Un Chostakovitch en aurait extrait une symphonie à programme. Peut-être parce qu'il fut au cœur de ces événements, Xenakis choisit l'extrême distanciation [5]  : est ainsi introduite la notion de probabilité en musique, avec laquelle le futur compositeur fera son entrée fracassante dans l'avant-garde. Mais nous n'en sommes pas encore là.

3. La période de formation (1947-1953)

Le Corbusier

Xenakis arrive à Paris avec peu d'argent en poche. Les premiers mois, il est pris en charge par une organisation de réfugiés, grâce à ses amis communistes. Grâce à des anciens camarades du Polytechneio, il trouve finalement du travail chez Le Corbusier , chez qui il restera jusqu'en 1959. Il entre chez le célèbre architecte au moment où celui-ci et son équipe travaillent sur l'Unité d'habitation de Marseille. Durant cette période, il y est employé comme ingénieur. Puis, avec l'Unité d'habitation de Nantes-Rézé, il se voit confier des tâches plus créatives et commence à développer des relations personnelles avec Le Corbusier . Il prend de plus en plus d'initiatives, mais sans encore être véritablement actif en tant qu'architecte (tâche pour laquelle il n'avait pas été formé et qu'il apprend sur le tas), comme il en ira pour la construction du couvent de La Tourette. C'est aussi pendant cette époque (en 1950), qu'il rencontre sa future femme, Françoise, qu'il épousera en 1953.

Il serait difficile de détailler cette partie très importante de l'activité de Xenakis dans un cadre aussi étroit. Cependant, le lecteur doit prendre en compte le fait que l'incidence de Le Corbusier et, surtout, du travail personnel que le compositeur fournit chez lui, sera considérable sur sa musique : à côte des références à l'Antiquité d'une part, à la science, d'autre part, ce travail constitue le troisième élément capital qui s'avère déterminant non seulement pour sa percée, mais aussi pour une grande partie de toute son œuvre. A son expérience d'ingénieur, puis d'architecte, la musique de Xenakis doit au moins deux choses : le goût et la possibilité d'effectuer des calculs élaborés, mais toujours pragmatiques — c'est pourquoi ils ne dériveront jamais vers la mystique du nombre qui envahit une partie de l'avant-garde musicale du début des années 1950 ; la méthode graphique (un certain nombre d'œuvres sont des « transcriptions » de dessins sur du papier millimétré). Ce dernier élément entraîne une conséquence importante : une conception globale et spatialisante de la musique.

:: Matériel fourni ::
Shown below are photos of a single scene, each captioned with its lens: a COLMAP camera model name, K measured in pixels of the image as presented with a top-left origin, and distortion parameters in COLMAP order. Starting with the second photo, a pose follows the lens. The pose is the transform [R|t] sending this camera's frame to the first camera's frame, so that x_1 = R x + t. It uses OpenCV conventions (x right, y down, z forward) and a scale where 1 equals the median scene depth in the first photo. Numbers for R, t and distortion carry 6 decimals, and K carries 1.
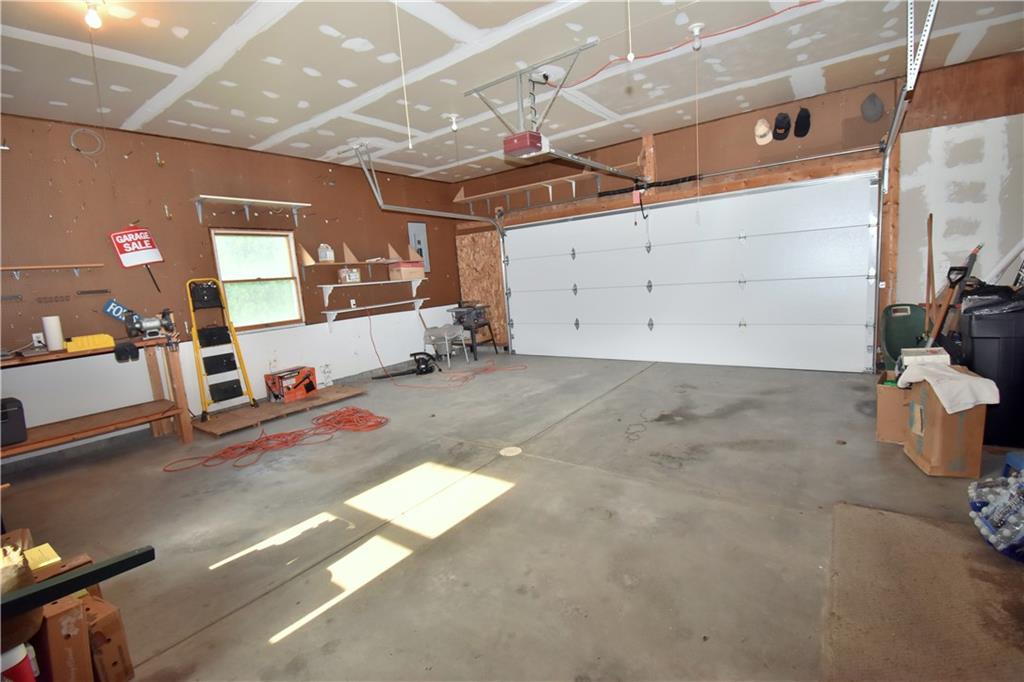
lens RADIAL K [[451.3, 0, 514.2], [0, 451.3, 337.6], [0, 0, 1]] dist [0.019490, -0.028425]
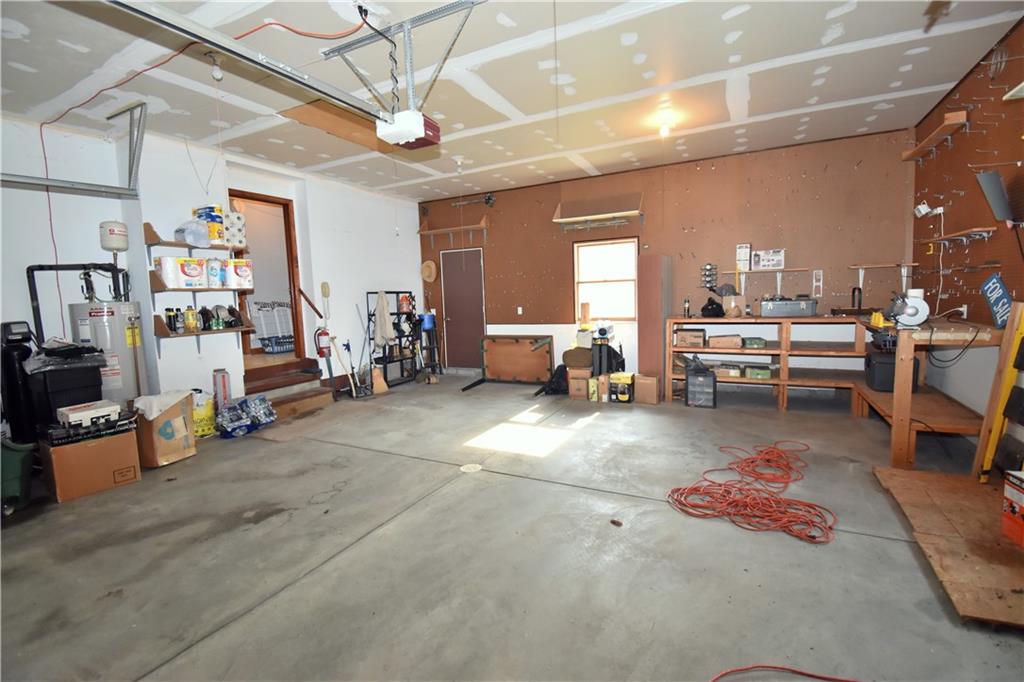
lens RADIAL K [[451.3, 0, 514.2], [0, 451.3, 337.6], [0, 0, 1]] dist [0.019490, -0.028425]
pose [[-0.982621, 0.121466, -0.140364, 0.003965], [0.084672, 0.966226, 0.243388, -0.254880], [0.165187, 0.227273, -0.959719, 1.774052]]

:: Problème à résoudre ::
Prolongez l'extrait consacré à Xenakis et à sa période chez Le Corbusier à partir de sa dernière phrase.

:: Réponse ::
De Honegger à Messiaen

Une fois le problème financier réglé — mais qui l'oblige à mener une double vie pendant douze années : il compose les soirs, à ses moments de loisir et même, durant les heures du déjeuner —, Xenakis a hâte de concrétiser enfin son rêve de devenir compositeur. Conscient de ses lacunes et très peu sûr de lui-même, il cherche un maître. Il s'inscrit à l'Ecole Normale de Musique en 1948. Une grande déception l'attend : Arthur Honegger , qui y enseigne, n'est pas tendre avec ses essais compositionnels — il lui reproche notamment des quintes parallèles… Il contacte ensuite Nadia Boulanger , qui lui explique, selon ses propres dires, qu'il n'était pas « suffisamment mûr et qu'elle était trop âgée pour s'occuper d'un garçon de [son] âge » (Bálint Varga , 1996 : 26). Toujours à l'Ecole Normale, en 1949, il fréquente épisodiquement Darius Milhaud , apparemment sans trop de succès non plus. Survient alors, en 1950, la rencontre décisive — comme pour tant d'autres jeunes compositeurs de l'époque - avec Olivier Messiaen . Xenakis n'a pas passé le concours d'entrée du Conservatoire de Paris, où loge la classe atypique de Messiaen, mais celui-ci le laissera suivre ses cours. Il lui prodiguera des conseils très ouverts sur ses compositions jusqu'en 1952 et lui donnera une impulsion décisive en le laissant rechercher sa propre voie : « Iannis Xenakis est certainement l'un des hommes les plus extraordinaires que je connaisse. On a beaucoup parlé de notre première rencontre, et du fait que je lui avais conseillé de renoncer aux études musicales classiques. Ma position était peut-être folle pour un professeur du Conservatoire, mais le personnage que j'avais devant moi était un héros, ne ressemblant à aucun autre, et je n'ai fait que mon devoir. La suite a confirmé ce que ce premier mouvement m'avait fait pressentir », dira Messiaen (1981: 19) plus tard.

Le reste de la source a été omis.